Probiotika – Modeerscheinungen oder echte Gesundheitspartner?

Dr. med. Nathalie Jacquelin-Ravel

In einer Welt, in der der Darm immer mehr als unser «zweites Gehirn» angesehen wird, spielen Probiotika eine zentrale Rolle in Gesundheitsdiskussionen. Doch was steckt eigentlich hinter dem Trendbegriff der Wissenschaft? Wir haben bei Dr. med. Nathalie Jacquelin-Ravel, Spezialistin für klinische und metabolische Ernährung, nachgefragt, welche Rolle diese «guten Bakterien» spielen und welchen Nutzen sie tatsächlich für unseren Körper haben. | Adeline Beijns

Können Sie uns auf einfache Weise erklären, was Probiotika sind und wie sie mit unserem Darm interagieren?

Probiotika sind lebende Mikroorganismen, die, wenn sie in ausreichender Menge aufgenommen werden, über die herkömmlichen Ernährungseffekte hinaus einen positiven Effekt auf die Gesundheit haben. Sie wirken hauptsächlich durch komplexe Mechanismen wie Immunmodulation, Verbesserung der Verdauung und direkte Konkurrenz mit Krankheitserregern. Sie schaffen eine pathogenfeindliche Umgebung, unter anderem indem sie hemmende Substanzen produzieren. Zudem regen sie die Produktion von schützendem Schleim an, stärken die Darmbarriere und verhindern gleichzeitig, dass Krankheitserreger an den Darmwänden anhaften.

Welchen konkreten Nutzen kann man von einer Supplementierung mit Probiotika erwarten?

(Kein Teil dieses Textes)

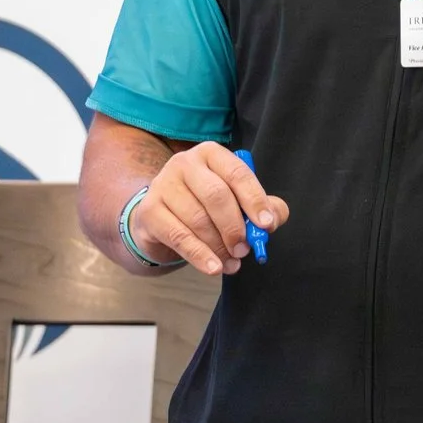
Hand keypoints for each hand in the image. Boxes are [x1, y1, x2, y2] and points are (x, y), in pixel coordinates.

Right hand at [132, 143, 290, 275]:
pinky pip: (179, 236)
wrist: (161, 219)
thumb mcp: (236, 202)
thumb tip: (273, 220)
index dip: (255, 200)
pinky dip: (200, 256)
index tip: (266, 225)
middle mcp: (185, 163)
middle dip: (234, 227)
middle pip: (216, 195)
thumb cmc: (205, 206)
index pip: (237, 173)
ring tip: (232, 262)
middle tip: (244, 249)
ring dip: (219, 247)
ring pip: (198, 219)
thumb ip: (263, 207)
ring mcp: (163, 185)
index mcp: (211, 154)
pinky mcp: (149, 211)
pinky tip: (214, 268)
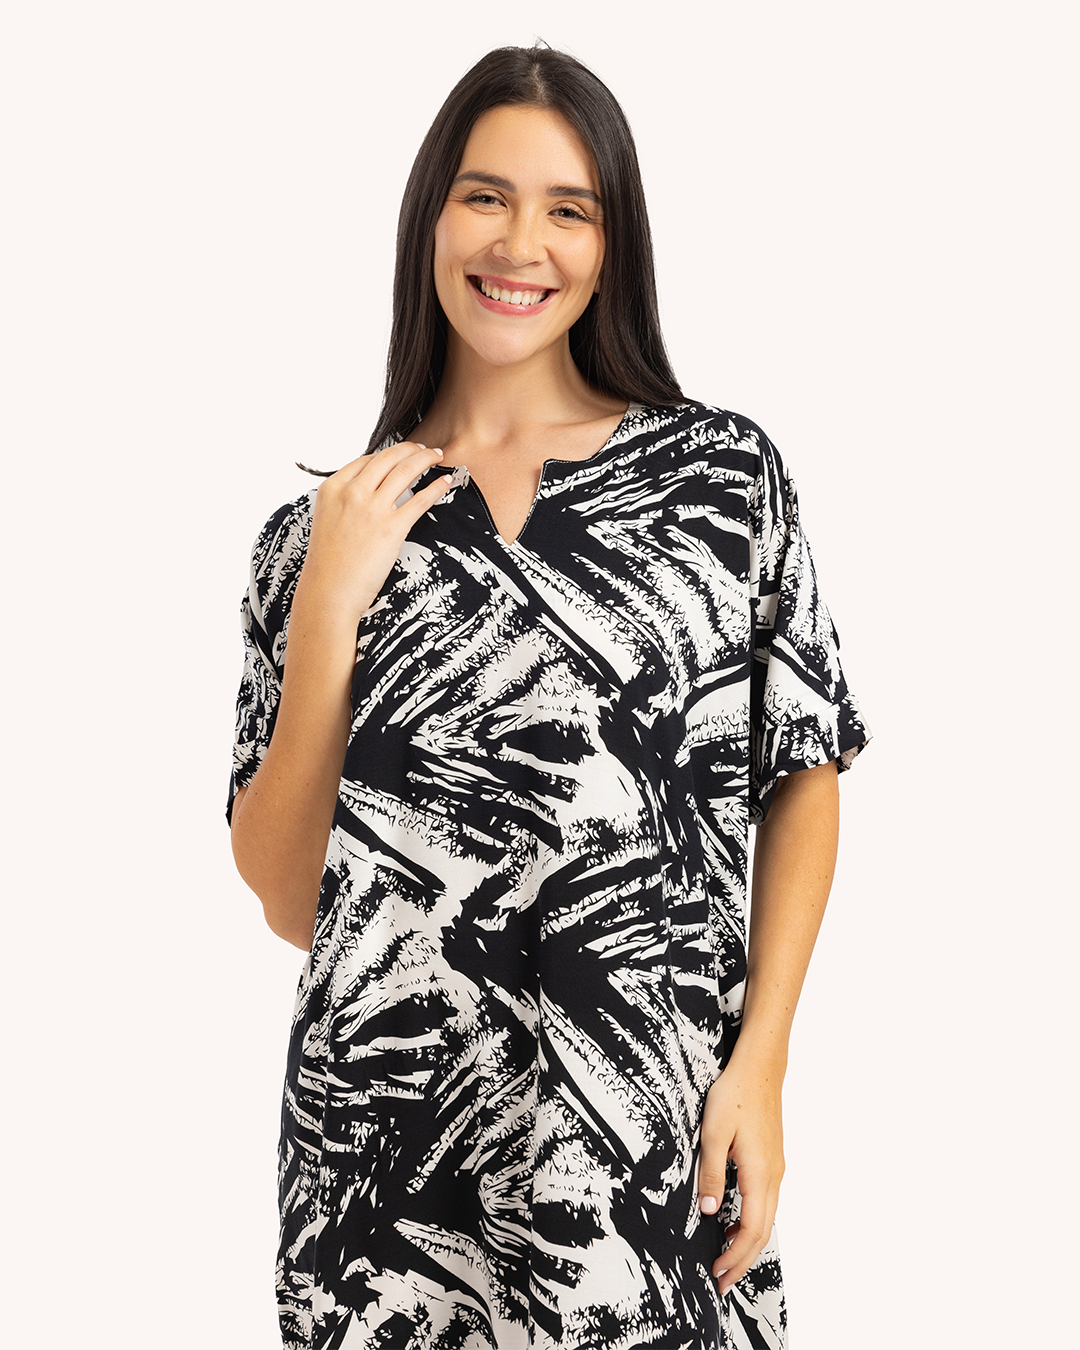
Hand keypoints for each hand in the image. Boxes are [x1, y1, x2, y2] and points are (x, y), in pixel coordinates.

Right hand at [296, 441, 455, 626]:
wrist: (329, 591)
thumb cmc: (328, 563)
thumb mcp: (327, 520)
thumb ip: (344, 502)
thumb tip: (366, 495)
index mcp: (332, 488)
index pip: (365, 460)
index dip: (387, 454)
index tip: (400, 454)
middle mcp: (351, 492)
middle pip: (387, 458)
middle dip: (410, 449)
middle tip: (424, 450)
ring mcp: (372, 509)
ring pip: (405, 470)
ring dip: (425, 459)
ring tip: (437, 457)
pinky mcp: (391, 528)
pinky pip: (420, 499)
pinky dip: (436, 487)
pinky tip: (446, 481)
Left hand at [697, 1050, 784, 1296]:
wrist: (760, 1068)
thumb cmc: (734, 1094)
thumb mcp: (713, 1132)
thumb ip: (711, 1174)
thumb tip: (710, 1212)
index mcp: (759, 1173)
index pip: (752, 1230)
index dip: (736, 1257)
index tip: (718, 1274)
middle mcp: (773, 1176)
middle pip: (762, 1231)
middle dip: (743, 1260)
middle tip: (721, 1281)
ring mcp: (775, 1169)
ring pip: (767, 1218)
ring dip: (747, 1243)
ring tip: (726, 1259)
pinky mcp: (772, 1161)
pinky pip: (765, 1202)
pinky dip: (752, 1222)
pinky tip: (733, 1222)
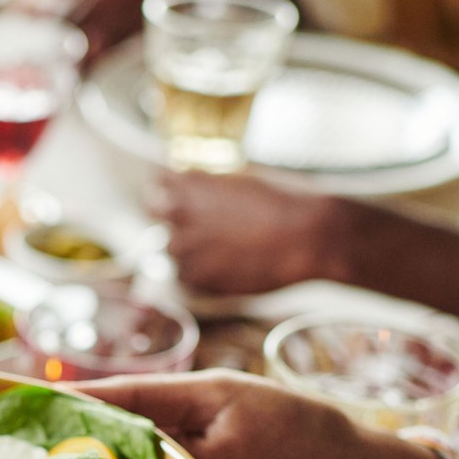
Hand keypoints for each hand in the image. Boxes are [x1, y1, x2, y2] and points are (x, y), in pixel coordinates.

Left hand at [158, 171, 349, 295]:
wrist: (302, 237)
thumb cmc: (278, 204)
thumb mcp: (237, 181)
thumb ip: (205, 188)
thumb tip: (187, 189)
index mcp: (188, 186)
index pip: (156, 192)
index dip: (166, 199)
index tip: (176, 204)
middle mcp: (178, 215)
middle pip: (159, 223)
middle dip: (179, 226)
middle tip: (208, 231)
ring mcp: (184, 249)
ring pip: (174, 253)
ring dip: (191, 252)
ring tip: (226, 250)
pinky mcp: (195, 278)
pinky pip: (188, 277)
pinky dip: (203, 274)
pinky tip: (230, 266)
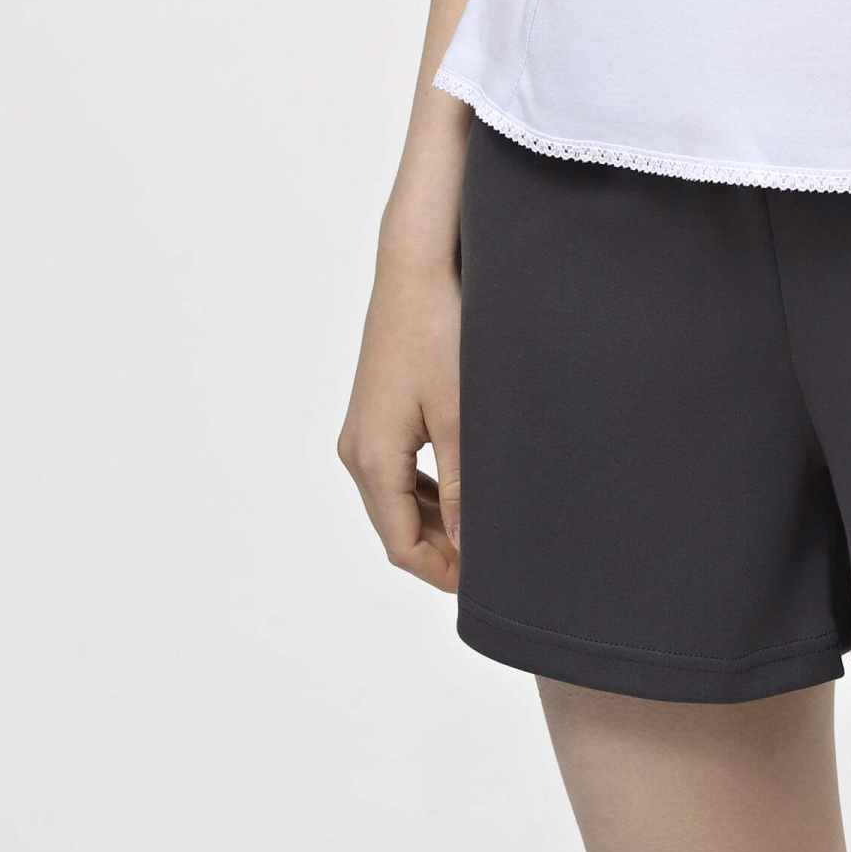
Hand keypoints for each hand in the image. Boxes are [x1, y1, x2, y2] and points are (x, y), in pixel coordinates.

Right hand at [337, 244, 462, 593]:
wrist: (415, 268)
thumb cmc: (438, 333)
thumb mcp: (459, 416)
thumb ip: (463, 487)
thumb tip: (468, 547)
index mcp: (372, 460)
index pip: (401, 546)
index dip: (442, 572)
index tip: (485, 583)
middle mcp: (356, 450)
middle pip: (396, 526)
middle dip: (441, 550)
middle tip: (493, 559)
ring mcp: (363, 430)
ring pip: (396, 499)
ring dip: (434, 520)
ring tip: (484, 526)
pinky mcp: (376, 411)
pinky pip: (397, 470)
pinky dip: (426, 489)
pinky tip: (463, 486)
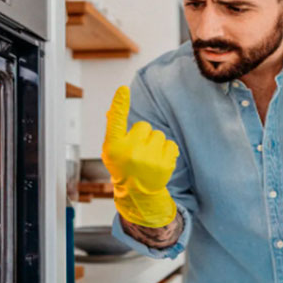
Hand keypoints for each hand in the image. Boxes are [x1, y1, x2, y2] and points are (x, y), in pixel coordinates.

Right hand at [101, 86, 178, 227]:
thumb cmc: (123, 166)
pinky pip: (170, 144)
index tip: (123, 89)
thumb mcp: (112, 149)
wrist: (137, 193)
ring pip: (158, 134)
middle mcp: (130, 151)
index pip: (116, 121)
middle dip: (143, 135)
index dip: (119, 104)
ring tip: (148, 158)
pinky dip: (167, 151)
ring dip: (155, 143)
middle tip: (137, 150)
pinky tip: (158, 161)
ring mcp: (148, 159)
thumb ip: (114, 128)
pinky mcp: (164, 164)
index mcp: (114, 146)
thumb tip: (114, 107)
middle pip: (144, 126)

Probiotische Produkte, die in verschiedenen Formen von Lebensmitteln bis hin zu Medikamenten erhältlich sind, erfreuen sich derzeit grosser Beliebtheit. Ihre Rolle steht in engem Zusammenhang mit den natürlich vorkommenden Mikroben in unserem Darm. Diese Wechselwirkung zwischen Probiotika und Darm-Mikrobiota könnte ein wesentlicher Faktor sein, um die menschliche Gesundheit positiv zu beeinflussen.

In welchen Situationen empfehlen Sie Probiotika konkret?

Die meisten Probiotika, die derzeit verwendet werden, stammen aus fermentierten Lebensmitteln oder gesunden menschlichen Darm-Mikrobiota, vor allem Laktobazillen und Bifidobakterien. Sie sind in der Regel für gesunde Bevölkerungsgruppen bestimmt, aber bei immungeschwächten oder schwer kranken Personen sollte ihre Verwendung auf bestimmte, wissenschaftlich validierte Stämme beschränkt werden.

Aktuell sind nur wenige Indikationen anerkannt, darunter akuter Durchfall bei Kindern, Vorbeugung von antibiotikabedingtem Durchfall, Pouchitis, Colitis ulcerosa sowie gewisse Verdauungsstörungen wie Reizdarmsyndrom und Laktoseintoleranz. Ermutigende Ergebnisse gibt es auch beim metabolischen Syndrom, bei bestimmten Lungeninfektionen sowie neurologischen und psychiatrischen Erkrankungen. Diese Anwendungen erfordern jedoch eine bessere Auswahl der Stämme und ein tieferes Verständnis ihrer Wirkungsmechanismen.

Kann man sich allein auf die Ernährung verlassen, um genügend Probiotika zu sich zu nehmen, oder braucht es Nahrungsergänzungsmittel?

Epidemiologische Daten belegen die Rolle der Ernährung für die Erhaltung des Gesundheitszustandes. Die Mechanismen vieler Erkrankungen sind zum Teil durch Ernährungsfaktoren beeinflusst. Die Mikrobiota ist ein wichtiger Akteur bei diesen Mechanismen. Sie selbst wird stark durch die Ernährung beeinflusst. Ein mediterran inspiriertes Modell gilt als das vorteilhafteste.

Ist es besser, Probiotika punktuell einzusetzen oder langfristig regelmässig einzunehmen?

Am positivsten lässt sich unsere Mikrobiota durch Ernährung, Bewegung, Schlaf und einen bewussten Umgang mit Stress und unserer Umwelt beeinflussen. Zudem ist es wichtig zu bedenken, dass Probiotike nicht zur Selbstmedikation verwendet werden sollten. Entsprechend gibt es für jedes Krankheitsbild spezifische Indikationen und somit Dosierungsschemata, die entsprechend der ärztlichen Verordnung beachtet werden müssen.